Public Service minister Paul Mavima refused to comment on government’s plan to address the demands of the striking teachers.
“Teachers fall under the Primary and Secondary Education ministry, hence the ministry is better placed to respond to your questions,” Mavima said.
Other teachers unions like the Zimbabwe Teachers Association (Zimta) said the coalition was essential.
Zimta secretary-general Goodwill Taderera said: “We might have different ideologies as unions, but if we are fighting for a common cause, that is to improve the welfare of our members, then we should unite and speak with one voice. Zimta has always been in support of unity with other teachers’ representatives and that is why we are part of the federation of education unions. We believe in unity to strengthen our call.”
The Progressive Teachers Union of Zimbabwe (PTUZ) also said it was mobilising for a “united front” of teachers to stop the continued “abuse” of teachers by Zimsec and government.
PTUZ wrote to the Zimsec board, notifying it that teachers would not invigilate the 2021 examinations if there was no agreement that they be get paid for the service.
“By copy of this letter we, therefore, do hereby inform you that if there are no such contracts between Zimsec and teachers by the time the examinations start, our members will not be able to take part in invigilation processes,” the PTUZ letter read.

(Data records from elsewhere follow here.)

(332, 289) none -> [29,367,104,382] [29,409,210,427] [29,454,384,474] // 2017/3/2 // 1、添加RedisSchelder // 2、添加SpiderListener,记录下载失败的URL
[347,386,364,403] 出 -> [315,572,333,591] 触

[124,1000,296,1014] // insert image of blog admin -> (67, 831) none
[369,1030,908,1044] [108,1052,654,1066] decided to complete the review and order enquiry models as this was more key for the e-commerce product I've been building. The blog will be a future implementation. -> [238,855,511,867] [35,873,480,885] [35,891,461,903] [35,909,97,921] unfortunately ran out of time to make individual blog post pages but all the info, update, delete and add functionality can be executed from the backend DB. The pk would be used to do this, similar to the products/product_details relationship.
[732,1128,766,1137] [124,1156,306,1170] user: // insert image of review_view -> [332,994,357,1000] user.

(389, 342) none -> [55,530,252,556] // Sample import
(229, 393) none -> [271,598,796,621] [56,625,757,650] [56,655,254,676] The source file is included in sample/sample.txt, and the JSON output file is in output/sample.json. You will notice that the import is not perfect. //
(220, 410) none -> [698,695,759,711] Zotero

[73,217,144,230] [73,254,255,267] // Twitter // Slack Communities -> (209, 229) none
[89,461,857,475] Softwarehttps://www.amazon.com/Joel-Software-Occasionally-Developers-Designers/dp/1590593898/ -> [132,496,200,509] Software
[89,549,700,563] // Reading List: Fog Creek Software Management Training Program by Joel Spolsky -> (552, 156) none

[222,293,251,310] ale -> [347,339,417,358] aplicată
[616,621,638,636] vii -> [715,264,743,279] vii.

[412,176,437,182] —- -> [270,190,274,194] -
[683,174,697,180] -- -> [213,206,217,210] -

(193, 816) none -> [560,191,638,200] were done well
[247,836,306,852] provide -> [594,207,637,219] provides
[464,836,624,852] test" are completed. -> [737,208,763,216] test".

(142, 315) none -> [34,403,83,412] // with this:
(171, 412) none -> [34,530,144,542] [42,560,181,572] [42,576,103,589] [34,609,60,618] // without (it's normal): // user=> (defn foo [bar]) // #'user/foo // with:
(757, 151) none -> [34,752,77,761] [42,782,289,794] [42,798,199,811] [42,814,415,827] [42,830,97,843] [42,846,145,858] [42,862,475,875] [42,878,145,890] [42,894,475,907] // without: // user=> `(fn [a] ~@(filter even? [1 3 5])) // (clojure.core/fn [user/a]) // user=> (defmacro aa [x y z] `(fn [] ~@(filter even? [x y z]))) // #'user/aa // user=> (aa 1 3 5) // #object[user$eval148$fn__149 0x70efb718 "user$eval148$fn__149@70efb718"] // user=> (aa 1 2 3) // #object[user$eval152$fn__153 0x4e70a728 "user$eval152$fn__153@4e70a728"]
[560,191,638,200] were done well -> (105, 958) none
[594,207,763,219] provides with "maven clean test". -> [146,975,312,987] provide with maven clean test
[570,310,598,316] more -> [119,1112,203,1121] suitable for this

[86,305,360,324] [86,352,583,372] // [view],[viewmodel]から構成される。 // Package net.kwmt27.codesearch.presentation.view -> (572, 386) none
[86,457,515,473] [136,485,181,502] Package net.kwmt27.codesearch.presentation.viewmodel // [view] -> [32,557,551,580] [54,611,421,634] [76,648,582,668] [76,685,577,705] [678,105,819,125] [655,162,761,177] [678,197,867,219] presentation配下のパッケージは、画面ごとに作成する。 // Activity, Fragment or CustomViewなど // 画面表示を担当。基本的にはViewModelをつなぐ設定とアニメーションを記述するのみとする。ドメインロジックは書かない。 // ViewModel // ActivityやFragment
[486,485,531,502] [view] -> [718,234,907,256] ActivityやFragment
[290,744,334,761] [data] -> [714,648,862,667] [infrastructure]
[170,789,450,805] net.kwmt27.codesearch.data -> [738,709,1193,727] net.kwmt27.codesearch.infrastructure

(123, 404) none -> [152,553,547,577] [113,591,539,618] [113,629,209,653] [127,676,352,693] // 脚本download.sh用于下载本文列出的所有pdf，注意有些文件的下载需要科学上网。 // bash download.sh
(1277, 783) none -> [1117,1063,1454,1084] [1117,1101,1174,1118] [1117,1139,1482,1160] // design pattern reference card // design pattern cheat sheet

“We do make this declaration knowing that the law is on our side, and that the only reason teachers previously invigilated your examinations was it erroneously appeared as part of their job description when in actual fact it was not, hence our rightful and legitimate demand to be paid for the services rendered.” PTUZ said teachers’ workload had also increased after the introduction of the continuous assessment learning activity, which means that everyone involved in examinations must be paid for their services.